### Stored data

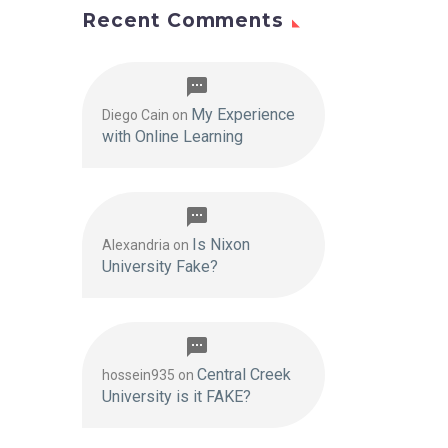
Recent Comments
My Experience
Diego Cain
on
with Online Learning
Is Nixon
Alexandria
on
University Fake?
Central Creek
hossein935
on
University is it FAKE?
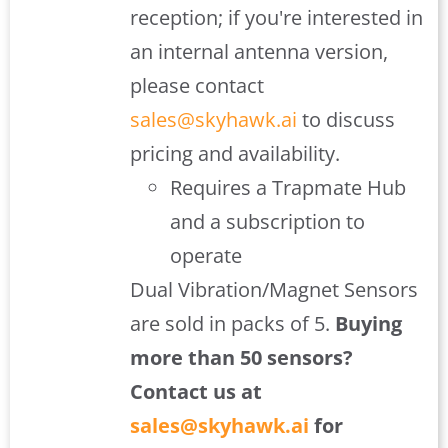
reception; if you're interested in
an internal antenna version,
please contact
sales@skyhawk.ai
to discuss
pricing and availability.
Requires a Trapmate Hub
and a subscription to
operate
Dual Vibration/Magnet Sensors
are sold in packs of 5.
Buying
more than 50 sensors?
Contact us at
sales@skyhawk.ai
for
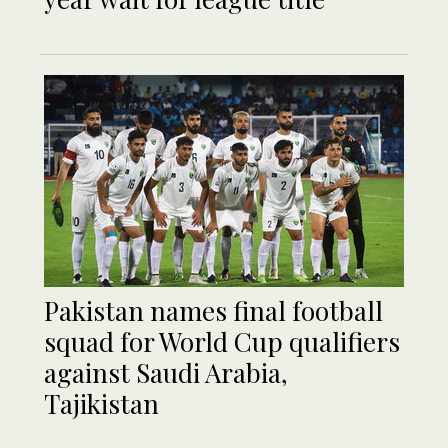
Pakistan names final football
squad for World Cup qualifiers
against Saudi Arabia,
Tajikistan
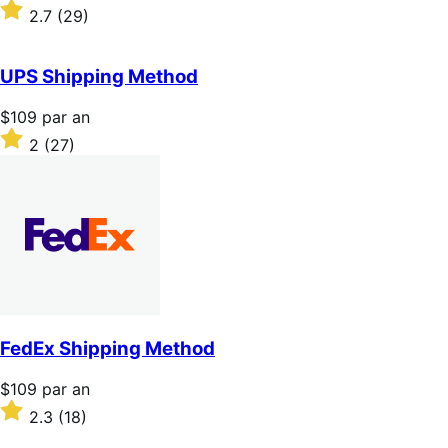
$109
Noté
2.7
(29)
par
2.7
an
sur
5 étoiles
UPS Shipping Method
Prix
$109
par an
$109
Noté
2
(27)
par
2
an
sur
5 étoiles
FedEx Shipping Method
Prix
$109
par an
$109
Noté
2.3
(18)
par
2.3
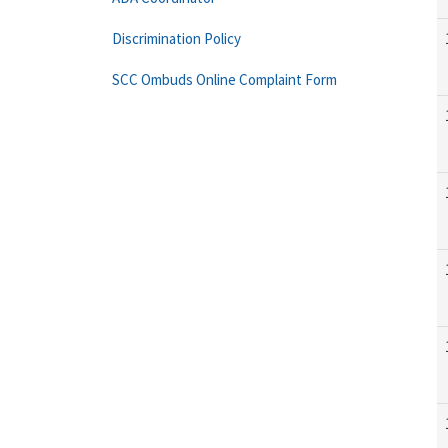
Discrimination Policy
SCC Ombuds Online Complaint Form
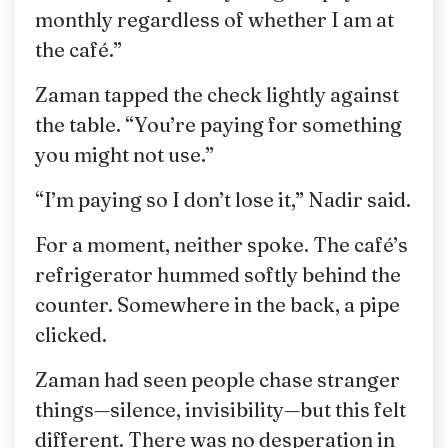
monthly regardless of whether I am at
the café.”
Zaman tapped the check lightly against
the table. “You’re paying for something
you might not use.”
“I’m paying so I don’t lose it,” Nadir said.
For a moment, neither spoke. The café’s
refrigerator hummed softly behind the
counter. Somewhere in the back, a pipe
clicked.
Zaman had seen people chase stranger
things—silence, invisibility—but this felt
different. There was no desperation in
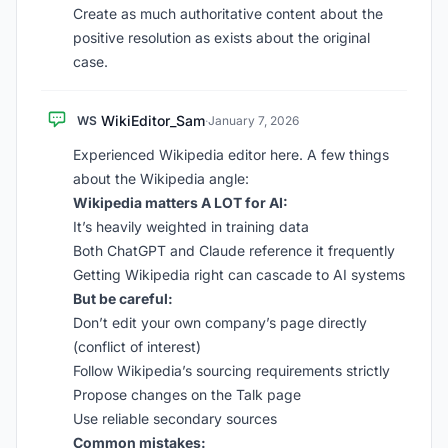
Create as much authoritative content about the
positive resolution as exists about the original
case.
WikiEditor_Sam
WS
·
January 7, 2026
Experienced Wikipedia editor here. A few things
about the Wikipedia angle:
Wikipedia matters A LOT for AI:
It’s heavily weighted in training data
Both ChatGPT and Claude reference it frequently
Getting Wikipedia right can cascade to AI systems
But be careful:
Don’t edit your own company’s page directly
(conflict of interest)
Follow Wikipedia’s sourcing requirements strictly
Propose changes on the Talk page
Use reliable secondary sources
Common mistakes:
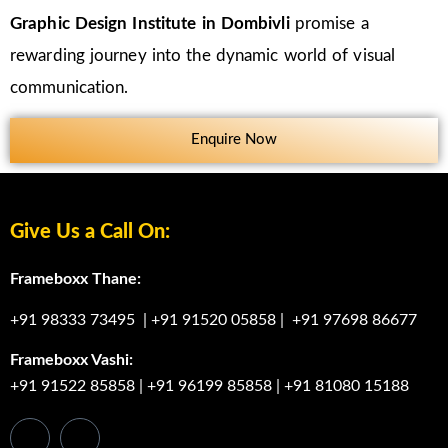
Graphic Design Institute in Dombivli
promise a
rewarding journey into the dynamic world of visual
communication.
Enquire Now
Give Us a Call On:
Frameboxx Thane:
+91 98333 73495
|
+91 91520 05858
|
+91 97698 86677
Frameboxx Vashi:
+91 91522 85858
|
+91 96199 85858
|
+91 81080 15188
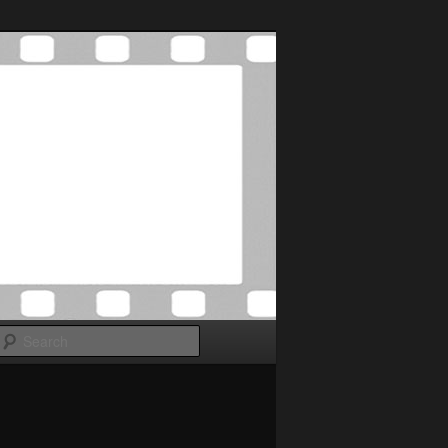
Search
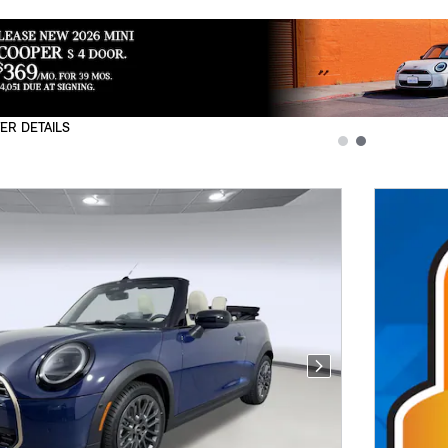
ER DETAILS
L
Next Photo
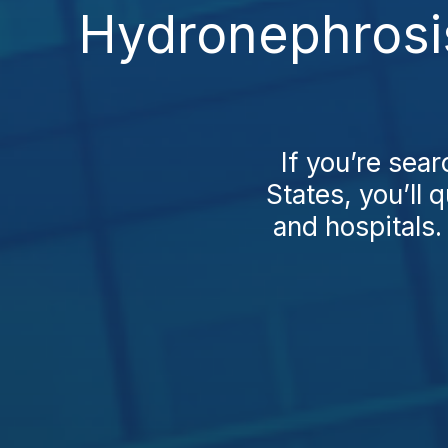
Hydronephrosis
If you’re sea
States, you’ll 
and hospitals.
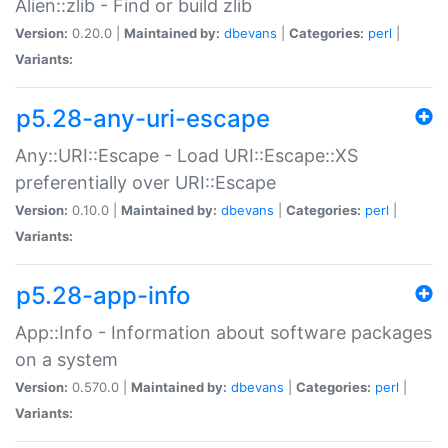
Alien::zlib - Find or build zlib
Version:
0.20.0 |
Maintained by:
dbevans
|
Categories:
perl
|
Variants:
p5.28-any-uri-escape
Any::URI::Escape - Load URI::Escape::XS
preferentially over URI::Escape
Version:
0.10.0 |
Maintained by:
dbevans
|
Categories:
perl
|
Variants:
p5.28-app-info
App::Info - Information about software packages
on a system
Version:
0.570.0 |
Maintained by:
dbevans
|
Categories:
perl
|
Variants:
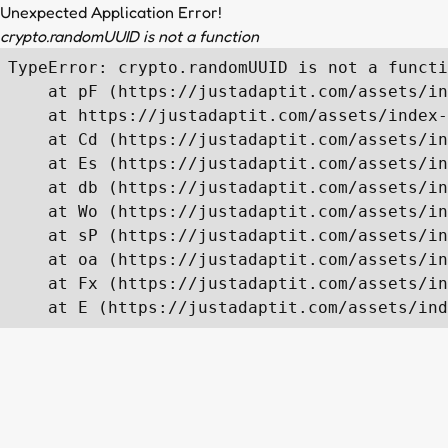
Unexpected Application Error!
crypto.randomUUID is not a function
TypeError: crypto.randomUUID is not a functi
    at pF (https://justadaptit.com/assets/in
    at https://justadaptit.com/assets/index-
    at Cd (https://justadaptit.com/assets/in
    at Es (https://justadaptit.com/assets/in
    at db (https://justadaptit.com/assets/in
    at Wo (https://justadaptit.com/assets/in
    at sP (https://justadaptit.com/assets/in
    at oa (https://justadaptit.com/assets/in
    at Fx (https://justadaptit.com/assets/in
    at E (https://justadaptit.com/assets/ind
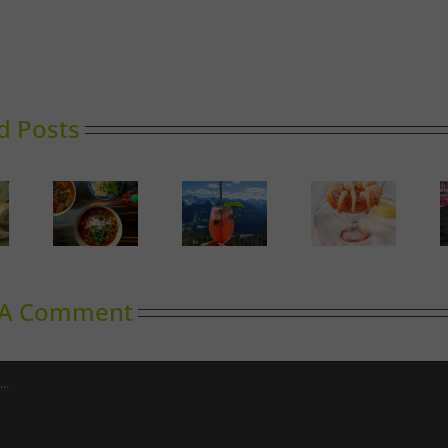
d Posts
A Guide
Calgary’s
to
oward
Sky High
Guide to
Outdoor
inking
Dining
Shrimp
Cooking
Cocktail
in
Calgary
 A Comment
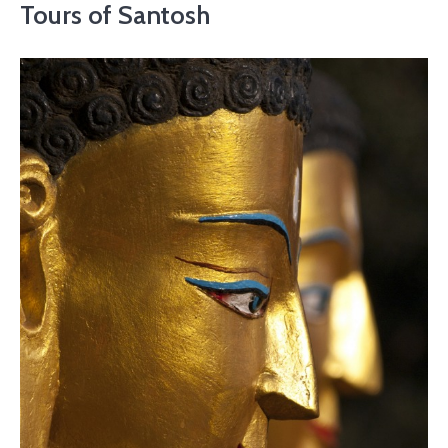
Tours of Santosh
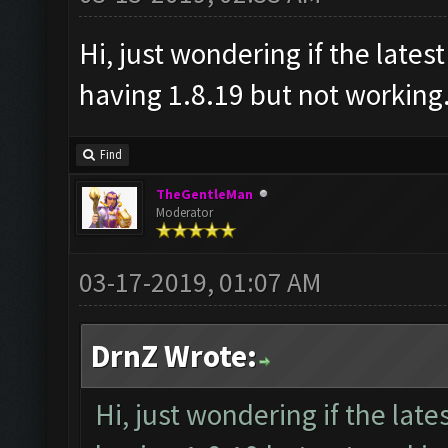
Hi, just wondering if the latest
having 1.8.19 but not working.
Find
TheGentleMan
Moderator
03-17-2019, 01:07 AM
DrnZ Wrote:
Hi, just wondering if the lates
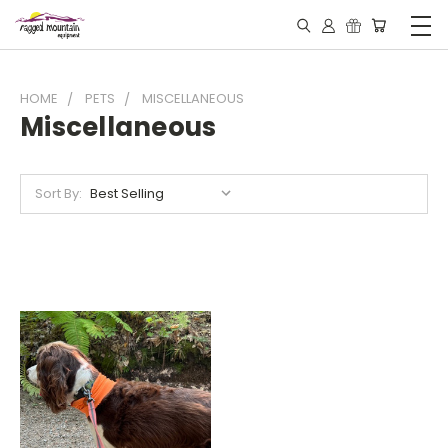
HOME
PETS
MISCELLANEOUS
Miscellaneous
Sort By:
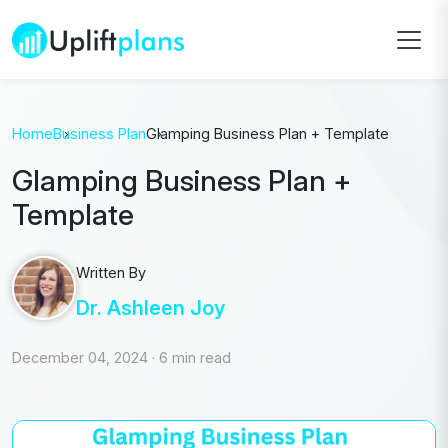
Home
Business Plan
Glamping Business Plan + Template
Glamping Business Plan +
Template
Written By
Dr. Ashleen Joy
December 04, 2024
·
6 min read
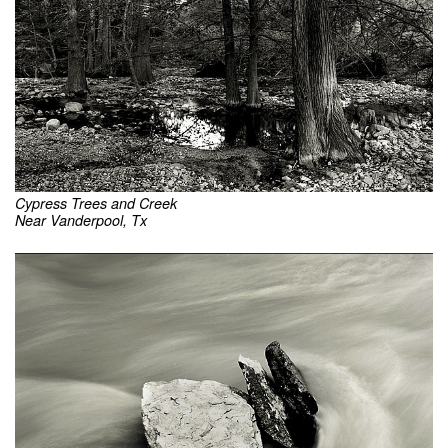
Cypress Trees and Creek
Near Vanderpool, Tx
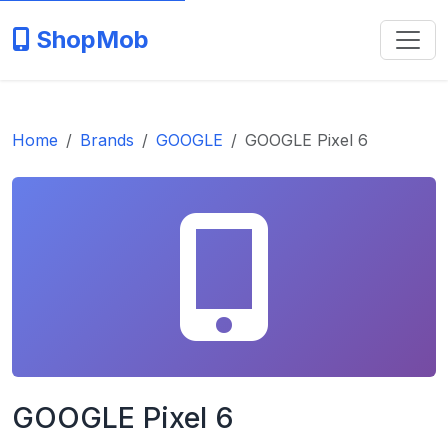
ShopMob
Home
Brands
GOOGLE
GOOGLE Pixel 6
GOOGLE Pixel 6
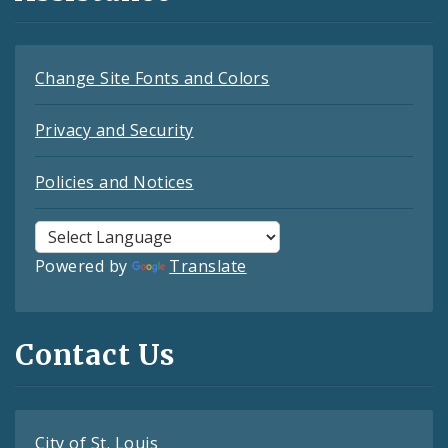
Change Site Fonts and Colors
Privacy and Security
Policies and Notices
Powered by
Translate
Contact Us
City of St. Louis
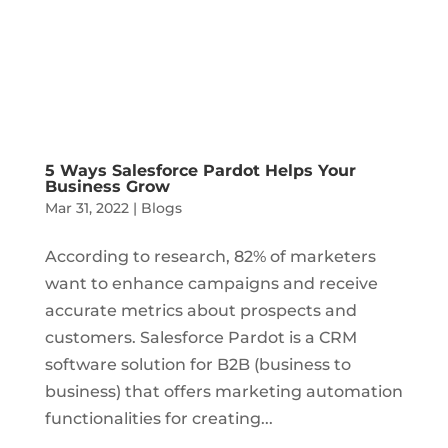
5 Ways Salesforce Pardot Helps Your
Business Grow
Mar 31, 2022
|
Blogs
According to research, 82% of marketers
want to enhance campaigns and receive
accurate metrics about prospects and
customers. Salesforce Pardot is a CRM
software solution for B2B (business to
business) that offers marketing automation
functionalities for creating...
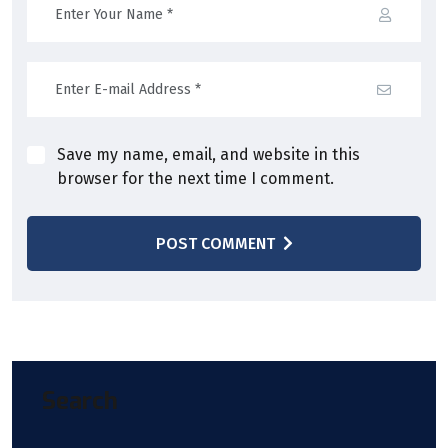
Save my name, email, and website in this
browser for the next time I comment.
POST COMMENT
Search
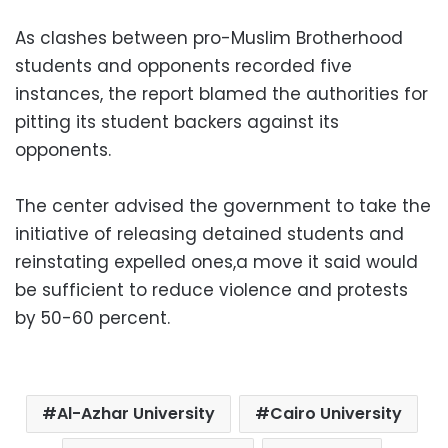
As clashes between pro-Muslim Brotherhood
students and opponents recorded five
instances, the report blamed the authorities for
pitting its student backers against its
opponents.
The center advised the government to take the
initiative of releasing detained students and
reinstating expelled ones,a move it said would
be sufficient to reduce violence and protests
by 50-60 percent.
Al-Azhar University
Cairo University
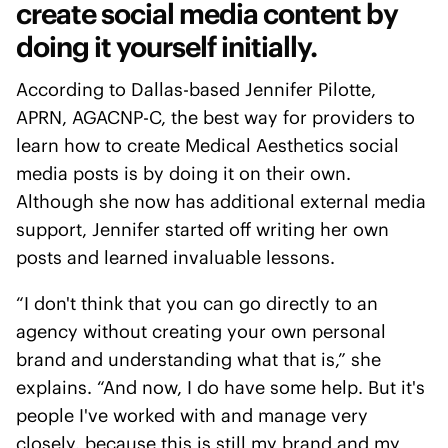
create social media content by
doing it yourself initially.
According to Dallas-based Jennifer Pilotte,
APRN, AGACNP-C, the best way for providers to
learn how to create Medical Aesthetics social
media posts is by doing it on their own.
Although she now has additional external media
support, Jennifer started off writing her own
posts and learned invaluable lessons.
“I don't think that you can go directly to an
agency without creating your own personal
brand and understanding what that is,” she
explains. “And now, I do have some help. But it's
people I've worked with and manage very
closely, because this is still my brand and my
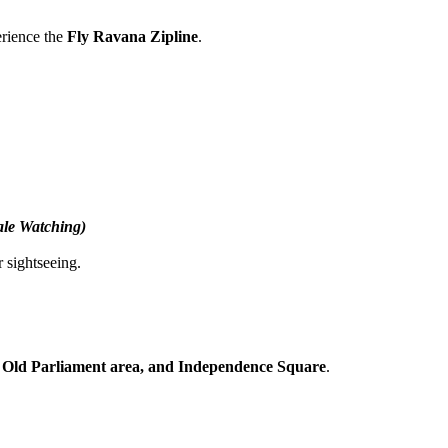
 the
Fly Ravana Zipline
.
tching)
seeing.
Parliament area, and Independence Square
.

### Try it
The result should be an exact copy of only the lines above from the one that holds "University is it FAKE?" through the one that holds "(conflict of interest)", both ends included, without pictures.

### Result
University is it FAKE?
reception; if you're interested in
an internal antenna version,
please contact
sales@skyhawk.ai
to discuss
pricing and availability.
Requires a Trapmate Hub
and a subscription to
operate
Dual Vibration/Magnet Sensors
are sold in packs of 5.
Buying
more than 50 sensors?
Contact us at
sales@skyhawk.ai
for
Pakistan names final football
squad for World Cup qualifiers
against Saudi Arabia,
Tajikistan
$109
Noté
2.7
(29)
par
2.7
an
sur
5 étoiles
UPS Shipping Method
Prix
$109
par an
$109
Noté
2
(27)
par
2
an
sur
5 étoiles
FedEx Shipping Method
Prix
$109
par an
$109
Noté
2.3
(18)
par
2.3
Discrimination Policy
SCC Ombuds Online Complaint Form
monthly regardless of whether I am at
the café.”
Zaman tapped the check lightly against
the table. “You’re paying for something
you might not use.”
“I’m paying so I don’t lose it,” Nadir said.
For a moment, neither spoke. The café’s
refrigerator hummed softly behind the
counter. Somewhere in the back, a pipe
clicked.
Zaman had seen people chase stranger
things—silence, invisibility—but this felt
different. There was no desperation in
Create as much authoritative content about the
positive resolution as exists about the original
case.
WikiEditor_Sam
WS
·
January 7, 2026
Experienced Wikipedia editor here. A few things
about the Wikipedia angle:
Wikipedia matters A LOT for AI:
It’s heavily weighted in training data
Both ChatGPT and Claude reference it frequently
Getting Wikipedia right can cascade to AI systems
But be careful:
Don’t edit your own company’s page directly
(conflict of interest)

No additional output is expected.